With that little intro, here are the titles for the first set of books pictured above:

  1. The Portable Emerson: The translator's transliteration of Emerson's name is informed and phonetically similar: '愛默森' (the pronunciation  is 'ai' 'mo' 'sen' - say those fast and you will understand why). The characters mean 'love,' 'silent', and 'forest.'

  2. Walden by Henry David Thoreau: Walden is translated as Essays from the Lakeside with no phonetic similarities. And Thoreau? 亨利·大衛·梭羅 (Hēnglì·dà wèi·suō luó) - a purely phonetic representation.

  3. The Adventures of Huckleberry Finn by Mark Twain translated as The Wayward Wanderings of a Mischevious Child

  4. The Catcher in the Rye by J.D. Salinger is Catcher in the Wheat Field  (here's a newer and less subtle variation on the cover that I saw at the bookstore)

  5. A Dictionary of American Slang by various authors

  6. The Drink Book by various authors

 
 

Beauty

 

  1. Practical Picture Dictionary

  2. Paintings on the Preservation of Life (Vol. II) by Feng Zikai (I will write more about him, one of my favorite 20th Century Chinese writers/artists, at a later date.)
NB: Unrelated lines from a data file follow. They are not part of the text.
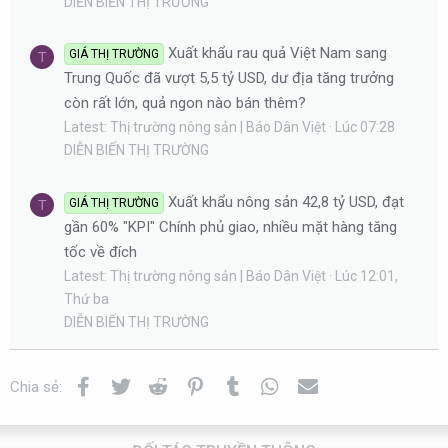
DIỄN BIẾN THỊ TRƯỜNG
Xuất khẩu rau quả Việt Nam sang
GIÁ THỊ TRƯỜNG
T
Trung Quốc đã vượt 5,5 tỷ USD, dư địa tăng trưởng
còn rất lớn, quả ngon nào bán thêm?
Latest: Thị trường nông sản | Báo Dân Việt
Lúc 07:28
DIỄN BIẾN THỊ TRƯỜNG
Xuất khẩu nông sản 42,8 tỷ USD, đạt
GIÁ THỊ TRƯỜNG
T
gần 60% "KPI" Chính phủ giao, nhiều mặt hàng tăng
tốc về đích
Latest: Thị trường nông sản | Báo Dân Việt
Lúc 12:01,
Thứ ba
DIỄN BIẾN THỊ TRƯỜNG
Facebook
Twitter
Reddit
Pinterest
Tumblr
WhatsApp
Email
Chia sẻ: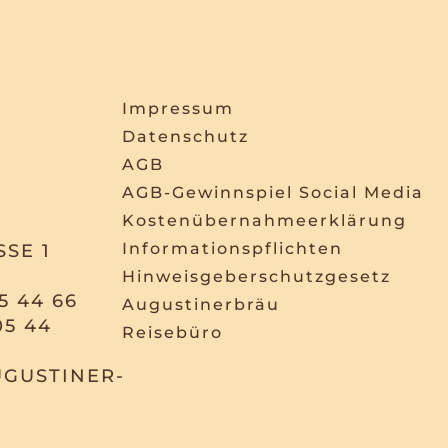
Impressum
Datenschutz
AGB
AGB-Gewinnspiel Social Media
Kostenübernahmeerklärung
Informationspflichten
SE 1
Hinweisgeberschutzgesetz
5 44 66
Augustinerbräu
05 44
Reisebüro
GUSTINER-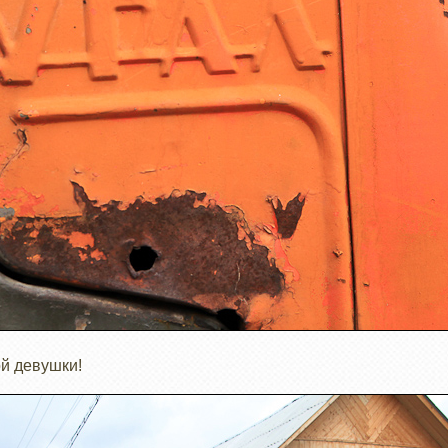
ой девушки!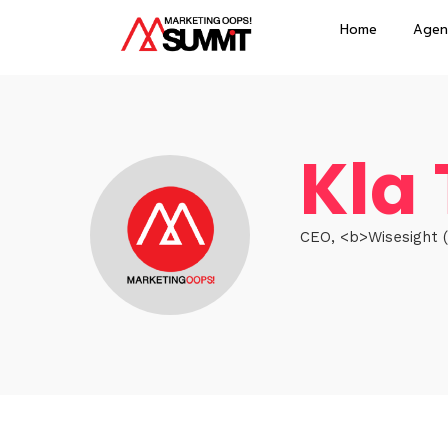
Home
Agen
Kla
CEO, <b>Wisesight (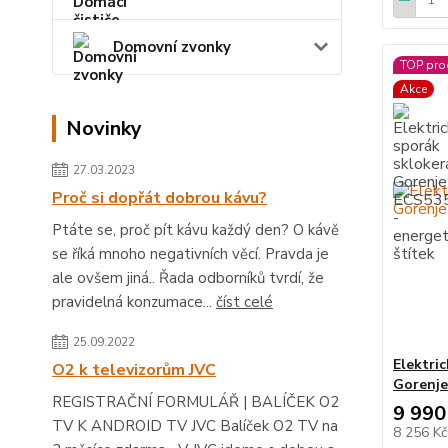
Domovní zvonky
TOP pro
Akce
Novinky
27.03.2023
Proč si dopřát dobrou kávu?
Ptáte se, proč pít kávu každý den? O kávě
se říká mnoho negativních věcí. Pravda je
ale ovšem jiná.. Řada odborníků tvrdí, že
pravidelná konzumace...
číst celé
25.09.2022
Elektri
O2 k televizorům JVC
Gorenj
REGISTRAČNÍ FORMULÁŘ | BALÍČEK O2
9 990
TV K ANDROID TV JVC Balíček O2 TV na
8 256 K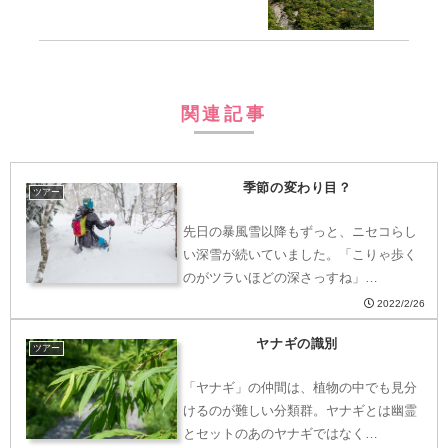
関連記事
季節の変わり目？
ツアー
先日の暴風雪以降もずっと、ニセコらし
い深雪が続いていました。「こりゃ歩く
のがツラいほどの深さっすね」…
2022/2/26
ヤナギの識別
ツアー
「ヤナギ」の仲間は、植物の中でも見分
けるのが難しい分類群。ヤナギとは幽霊
とセットのあのヤナギではなく…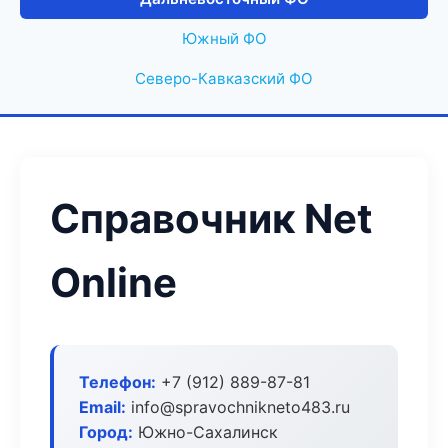
Южный ФО
Северо-Кавказский ФО
Справочник Net
Online
Телефон:
+7 (912) 889-87-81
Email:
info@spravochnikneto483.ru
Город:
Южно-Сахалинск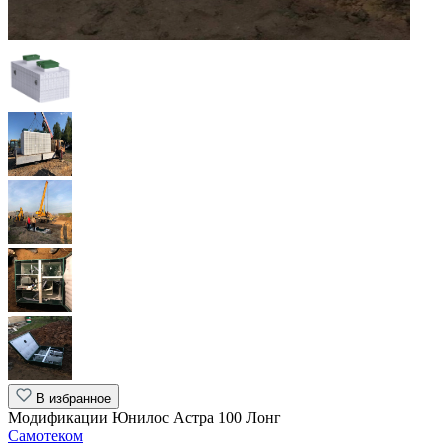
В избранное
Модификации Юнилос Астра 100 Лонг
Самотеком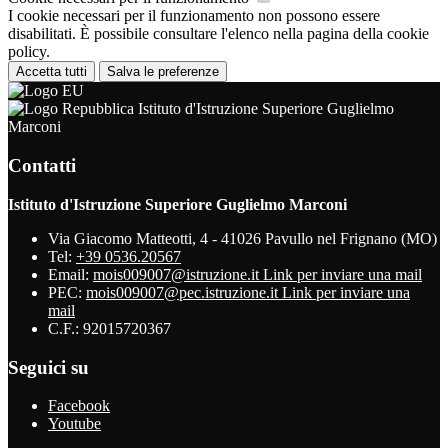
I cookie necessari per il funzionamento non possono essere
disabilitati. È possibile consultare l'elenco nella pagina della cookie
policy.
Accetta tutti
Salva le preferenze
Istituto d'Istruzione Superiore Guglielmo
Marconi
Contatti
Istituto d'Istruzione Superiore Guglielmo Marconi
Via Giacomo Matteotti, 4 - 41026 Pavullo nel Frignano (MO)
Tel:
+39 0536.20567
Email:
mois009007@istruzione.it
Link per inviare una mail
PEC:
mois009007@pec.istruzione.it
Link per inviare una
mail
C.F.: 92015720367
Seguici su
Facebook
Youtube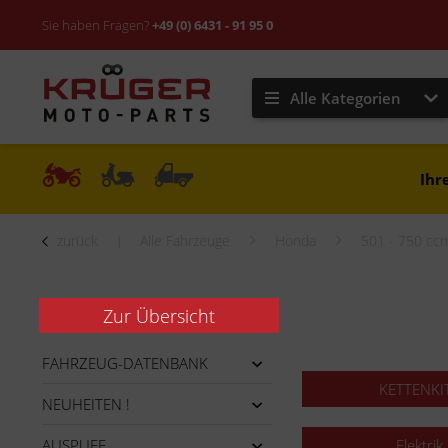
Sie haben Fragen?
+49 (0) 6431 - 91 95 0
Alle Kategorien
Ihr
zurück
Alle Fahrzeuge
Honda
501 - 750 cc
Zur Übersicht
FAHRZEUG-DATENBANK
KETTENKI
NEUHEITEN !
AUSPUFF
Elektrik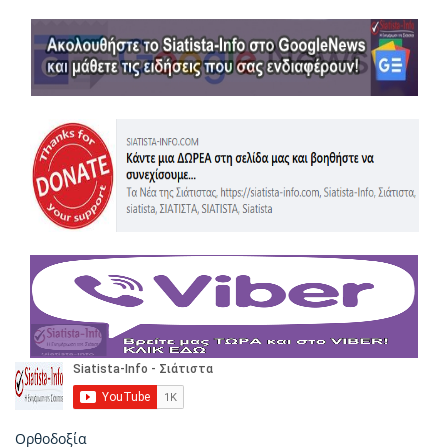
Ορθοδοξία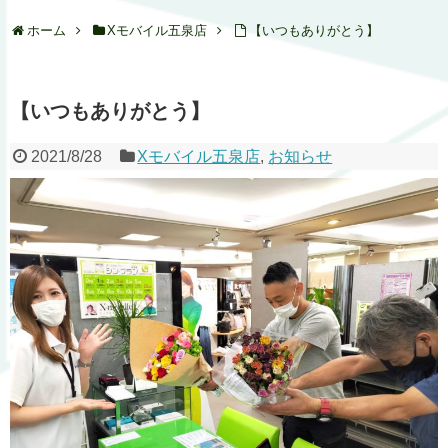
ホーム
Xモバイル五泉店
【いつもありがとう】
【いつもありがとう】
2021/8/28
Xモバイル五泉店
,
お知らせ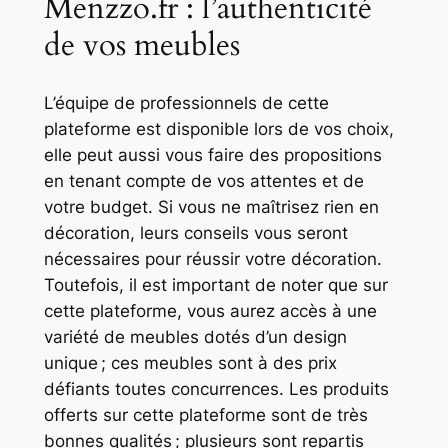
Menzzo.fr : l’authenticité
de vos meubles
L’équipe de professionnels de cette
plateforme est disponible lors de vos choix,
elle peut aussi vous faire des propositions
en tenant compte de vos attentes et de
votre budget. Si vous ne maîtrisez rien en
décoration, leurs conseils vous seront
nécessaires pour réussir votre décoration.
Toutefois, il est important de noter que sur
cette plateforme, vous aurez accès à une
variété de meubles dotés d’un design
unique ; ces meubles sont à des prix
défiants toutes concurrences. Les produits
offerts sur cette plateforme sont de très
bonnes qualités ; plusieurs sont repartis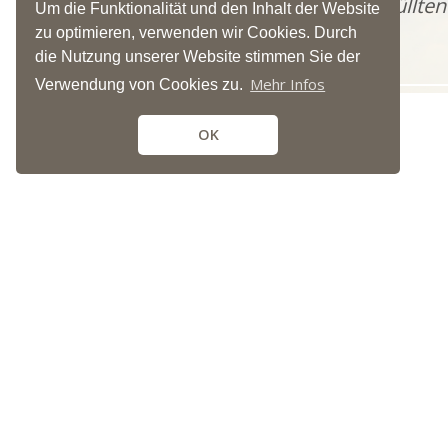
Das Bewusstsein eines erfüllten
Um die Funktionalität und den Inhalt der Website
Erden.
zu optimieren, verwenden wir Cookies. Durch
die Nutzung unserer Website stimmen Sie der
Mehr Infos
Verwendung von Cookies zu.
OK
BESTATTUNGEN TILLI
Franziskusstraße 5
59929 Brilon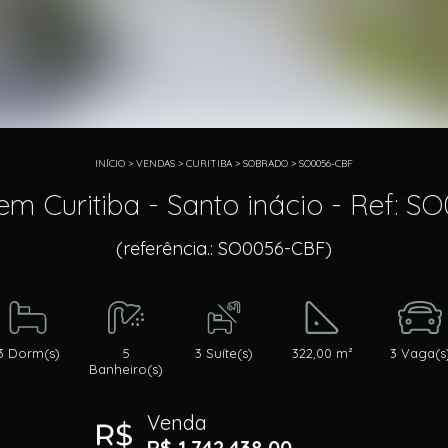
INÍCIO
>
VENDAS
>
CURITIBA
>
SOBRADO
>
SO0056-CBF
m Curitiba - Santo inácio - Ref: 
(referência.: SO0056-CBF)
3 Dorm(s)
5
3 Suíte(s)
322,00 m²
3 Vaga(s
Banheiro(s)
Venda
R$ 1.742.438,00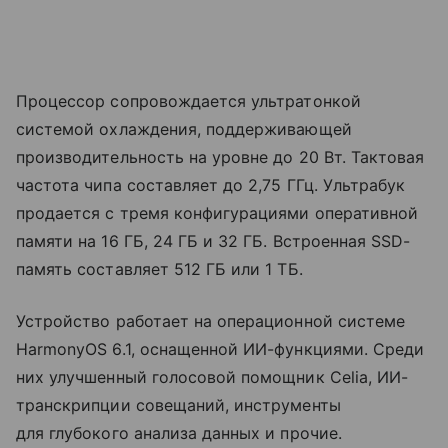
Процессор сопровождается ультратонкой
системой охлаждения, поддерживающей
производительность на уровне до 20 Вт. Тактовая
частота чипа составляет до 2,75 ГГц. Ультрабук
продается с тремя конфигурациями оперативной
памяти на 16 ГБ, 24 ГБ и 32 ГБ. Встроенная SSD-
память составляет 512 ГБ или 1 ТБ.
Устройство работает на операционной системе
HarmonyOS 6.1, оснащенной ИИ-функциями. Среди
них улучшенный голосовой помощник Celia, ИИ-
транскрипции совещаний, инструменты
для глубокого анализа данных и прочие.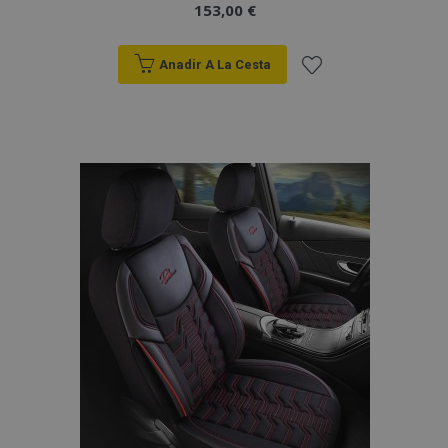
153,00 €
vistas.
_ga_5REJF36KHW
.vtvauto.es
1 año 1 mes
Google
Analytics utiliza
Anadir A La Cesta
esta cookie par
mantener el
estado de la
Añadir
sesión.
a la
Lista
de
Deseos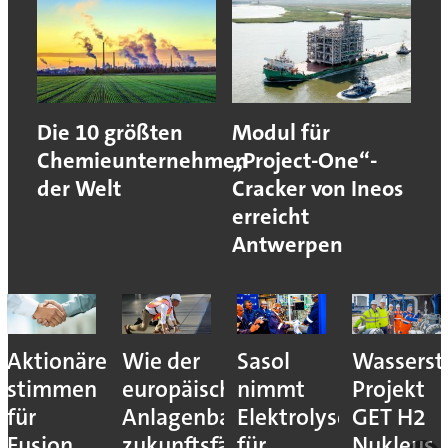
Die 10 größten
Modul für
Chemieunternehmen
„Project-One“-
der Welt
Cracker von Ineos
erreicht
Antwerpen
Aktionäre
Wie der
Sasol
Wassersto
stimmen
europäische
nimmt
Projekt
für
Anlagenbau
Elektrolyseur
GET H2
Fusion
zukunftsfähig
für
Nukleus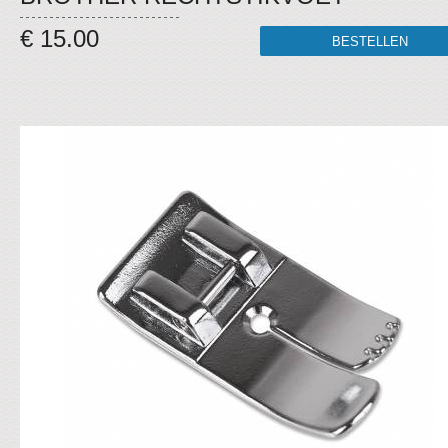
€ 15.00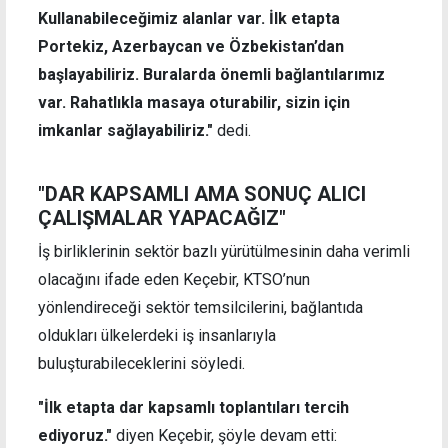
Kullanabileceğimiz alanlar var. İlk etapta
Portekiz, Azerbaycan ve Özbekistan’dan
başlayabiliriz. Buralarda önemli bağlantılarımız
var. Rahatlıkla masaya oturabilir, sizin için
imkanlar sağlayabiliriz."
dedi.
"DAR KAPSAMLI AMA SONUÇ ALICI
ÇALIŞMALAR YAPACAĞIZ"
İş birliklerinin sektör bazlı yürütülmesinin daha verimli
olacağını ifade eden Keçebir, KTSO’nun
yönlendireceği sektör temsilcilerini, bağlantıda
oldukları ülkelerdeki iş insanlarıyla
buluşturabileceklerini söyledi.
"İlk etapta dar kapsamlı toplantıları tercih
ediyoruz."
diyen Keçebir, şöyle devam etti: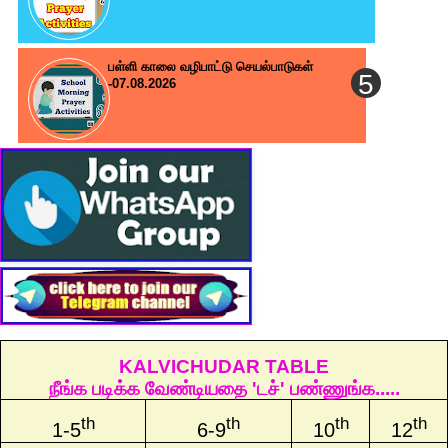
பள்ளி காலை வழிபாட்டு செயல்பாடுகள்
-07.08.2026
KALVICHUDAR TABLE
நீங்க படிக்க வேண்டியதை 'டச்' பண்ணுங்க.....
th
th
th
th
1-5
6-9
10
12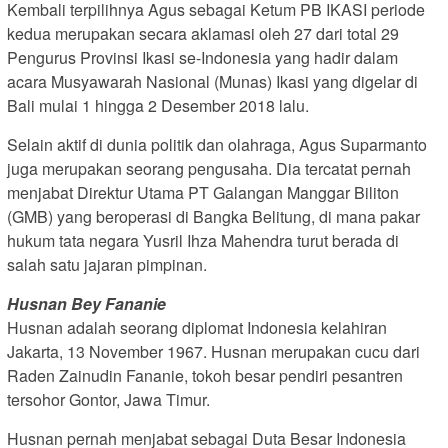
Kembali terpilihnya Agus sebagai Ketum PB IKASI periode
kedua merupakan secara aklamasi oleh 27 dari total 29
Pengurus Provinsi Ikasi se-Indonesia yang hadir dalam
acara Musyawarah Nasional (Munas) Ikasi yang digelar di
Bali mulai 1 hingga 2 Desember 2018 lalu.
Selain aktif di dunia politik dan olahraga, Agus Suparmanto
juga merupakan seorang pengusaha. Dia tercatat pernah
menjabat Direktur Utama PT Galangan Manggar Biliton
(GMB) yang beroperasi di Bangka Belitung, di mana pakar
hukum tata negara Yusril Ihza Mahendra turut berada di
salah satu jajaran pimpinan.
Husnan Bey Fananie
Husnan adalah seorang diplomat Indonesia kelahiran
Jakarta, 13 November 1967. Husnan merupakan cucu dari
Raden Zainudin Fananie, tokoh besar pendiri pesantren
tersohor Gontor, Jawa Timur.
Husnan pernah menjabat sebagai Duta Besar Indonesia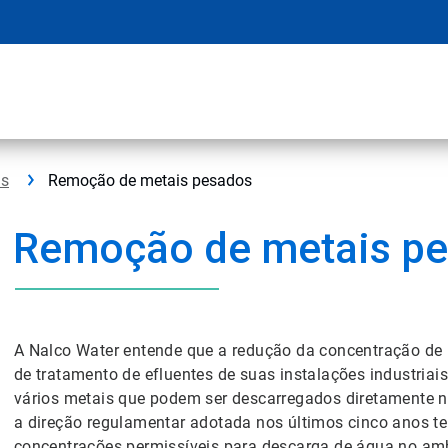
as
Remoção de metais pesados
Remoção de metais p
A Nalco Water entende que a redução da concentração de
de tratamento de efluentes de suas instalações industriai
vários metais que podem ser descarregados diretamente n
a direção regulamentar adotada nos últimos cinco anos te
concentrações permissíveis para descarga de água no amb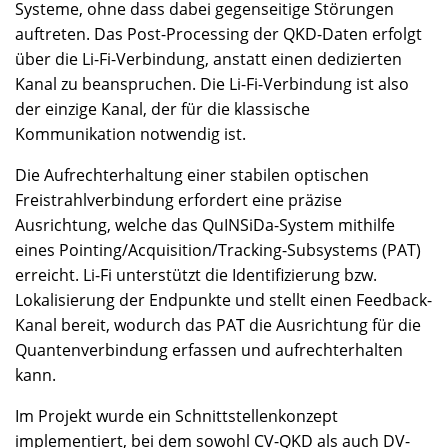
Systeme, ohne dass dabei gegenseitige Störungen
auftreten. Das Post-Processing der QKD-Daten erfolgt
über die Li-Fi-Verbindung, anstatt einen dedizierten
Kanal zu beanspruchen. Die Li-Fi-Verbindung ist also
der einzige Kanal, der für die klassische
Kommunikation notwendig ist.
Die Aufrechterhaltung einer stabilen optischen
Freistrahlverbindung erfordert eine präzise
Ausrichtung, welche das QuINSiDa-System mithilfe
eines Pointing/Acquisition/Tracking-Subsystems (PAT)
erreicht. Li-Fi unterstützt die Identifizierung bzw.
Lokalisierung der Endpunkte und stellt einen Feedback-
Kanal bereit, wodurch das PAT die Ausrichtung für die
Quantenverbindung erfassen und aufrechterhalten
kann.
Im Projekt wurde ein Schnittstellenkonzept
implementiert, bei dem sowohl CV-QKD als auch DV-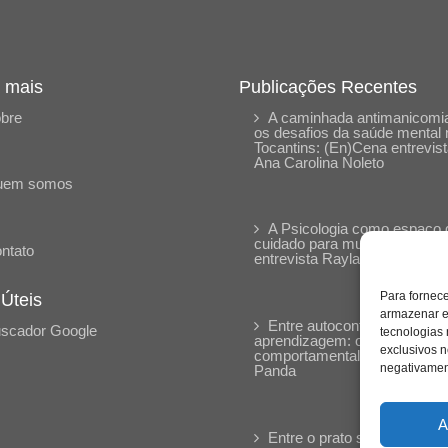
 mais
Publicações Recentes
bre
A caminhada antimanicomia
os desafios da saúde mental 
Tocantins: (En)Cena entrevis
Ana Carolina Noleto
uem somos
A Psicologia como espaço 
cuidado para mulheres: (En)
ntato
entrevista Rayla Soares
Para fornec
 Úteis
armazenar e
Entre autocontrole e
scador Google
tecnologias
aprendizagem: o desenvolvi
exclusivos n
comportamental em Kung Fu
negativament
Panda
A
Entre o prato saudável e o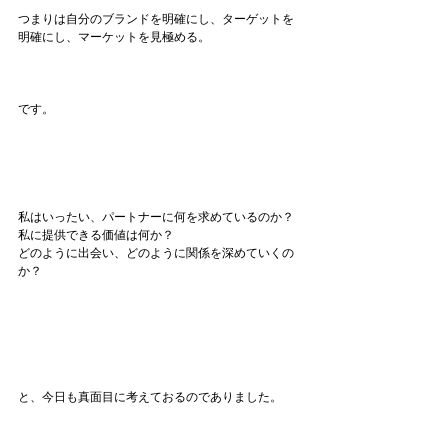
つまりは自分のブランドを明確にし、ターゲットを
明確にし、マーケットを見極める。
です。
私はいったい、パートナーに何を求めているのか？
私に提供できる価値は何か？
どのように出会い、どのように関係を深めていくの
か？
と、今日も真面目に考えておるのでありました。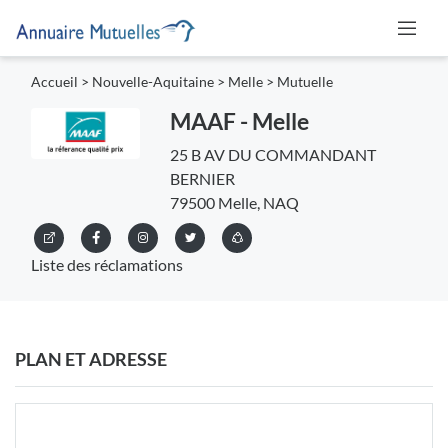
Accueil
>
Nouvelle-Aquitaine
>
Melle
>
Mutuelle
MAAF - Melle
25 B AV DU COMMANDANT
BERNIER
79500 Melle, NAQ
Liste des réclamations
PLAN ET ADRESSE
  3. Collection of Landscape Paintings

  4. Manuscripts of Classic and Modern Artists

  5. Original Color Picture Catalog of Plants
 
 

The Strange and Fun

  1. The Art of Shadow Puppetry

  2. On the Nile River

  3. Anatomy for Artistic Purposes

  4. Delightful Folk Stories of Taiwan

  5. Excerpts from various children’s books

  6. Kaiming Second English Book (This primer was written by one of the most important literary figures in the Chinese speaking world at the time, the Harvard graduate Lin Yutang. Curiously, it was also illustrated by Feng Zikai, who has another selection above)

  7. Ji RueiTong

 

 

For the Kids

 
  1. The Case of Shi Gong

  2. The Selfish Giant

  3. Master Zhu’s Family Doctrines

  4. Three Character Classic (Most likely written in the 13th century, this is one of the most important educational texts in Chinese, widely used in Taiwan up till the 1960's. It's an amazing feat of writing, each line consisting of only three characters and using a wide variety of characters and grammatical patterns to make it a useful tool for children learning the written and spoken language. In addition to its use in language education, the text also neatly sums up the entire world-view of Chinese Confucian thought, helping to indoctrinate numerous generations of Chinese children. The very famous opening lines illustrate a line of thought seen as elemental to later Confucian orthodoxy, as explicitly stated by Mencius. The lines are:
 
 

人之初 (rén zhī chū) People at birth,

性本善 (xìng běn shàn) Are naturally good (kind-hearted).

性相近 (xìng xiāng jìn) Their natures are similar,

習相遠 (xí xiāng yuǎn) (But) their habits make them different (from each other).